GZA became involved with the remediation of the former Supertane MGP Site in 2015 when contacted by the City’s current environmental consultant, Environmental Resources Consulting (ERC) to assist with the design to remediate the remaining impacted soil at the Site. ERC had secured funding through the EPA’s Revolving Loan Fund (RLF) and mandatory contributions from the City and former property owner to implement the remedy. The town had huge aspirations for the property, including construction of a combination basketball court ice skating rink, walking paths linked to a cross-County multi-modal trail system, elevated boardwalk along the creek, an amphitheater nestled into the hillside, and a parking lot over the capped site. The budget: an unclear number between $500,000 and $750,000. GZA diligently worked to understand the nature and extent of contamination on the Site the true needs of the City versus the dreams of an overzealous community planner to develop a remedial design that would provide a long-term, cost effective solution for the community. Through a series of redesigns and competitive bidding, we were able to deliver a multi-layer geosynthetic cap over the former MGP, green space for community gatherings and pickup games of soccer (a community favorite) with picturesque views of Evitts Run, rain garden to manage runoff from the property, grading to accommodate future trails, and a parking lot.

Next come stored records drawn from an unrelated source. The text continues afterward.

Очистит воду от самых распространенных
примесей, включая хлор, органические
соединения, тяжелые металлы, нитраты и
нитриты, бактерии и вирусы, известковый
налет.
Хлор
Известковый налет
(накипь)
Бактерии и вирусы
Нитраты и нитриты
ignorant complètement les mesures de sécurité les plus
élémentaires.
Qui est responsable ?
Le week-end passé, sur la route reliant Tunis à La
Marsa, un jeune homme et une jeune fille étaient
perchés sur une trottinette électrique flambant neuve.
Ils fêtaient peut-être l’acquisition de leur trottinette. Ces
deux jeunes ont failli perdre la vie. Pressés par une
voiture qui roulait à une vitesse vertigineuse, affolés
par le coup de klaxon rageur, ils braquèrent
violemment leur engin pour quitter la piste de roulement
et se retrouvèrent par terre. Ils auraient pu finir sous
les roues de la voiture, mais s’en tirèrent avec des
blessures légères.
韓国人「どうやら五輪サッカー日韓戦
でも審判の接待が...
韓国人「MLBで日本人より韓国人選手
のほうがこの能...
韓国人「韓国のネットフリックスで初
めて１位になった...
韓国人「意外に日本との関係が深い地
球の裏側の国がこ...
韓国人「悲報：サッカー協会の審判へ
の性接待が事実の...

Our presentation will provide a brief overview of the project and focus on the challenges GZA overcame following bidding of the remedial activities through completion of construction. GZA served as the Construction Manager as Agent for the City and was responsible for developing lower cost solutions to completion of the work; managing an overwhelmed contractor’s construction sequence and methods, schedule and budget; and ensure that it all came together in time for a high-profile ribbon cutting ceremony fit for Presidential-appointed EPA officials.